==== Given records

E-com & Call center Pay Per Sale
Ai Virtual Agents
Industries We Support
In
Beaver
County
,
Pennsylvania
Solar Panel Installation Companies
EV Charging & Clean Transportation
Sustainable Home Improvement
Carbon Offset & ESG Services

========

Exercise directions: Write out the entries above once more, without altering anything.

Exercise result:
E-com & Call center Pay Per Sale
Ai Virtual Agents
Industries We Support
In
Beaver
County
,
Pennsylvania
Solar Panel Installation Companies
EV Charging & Clean Transportation
Sustainable Home Improvement
Carbon Offset & ESG Services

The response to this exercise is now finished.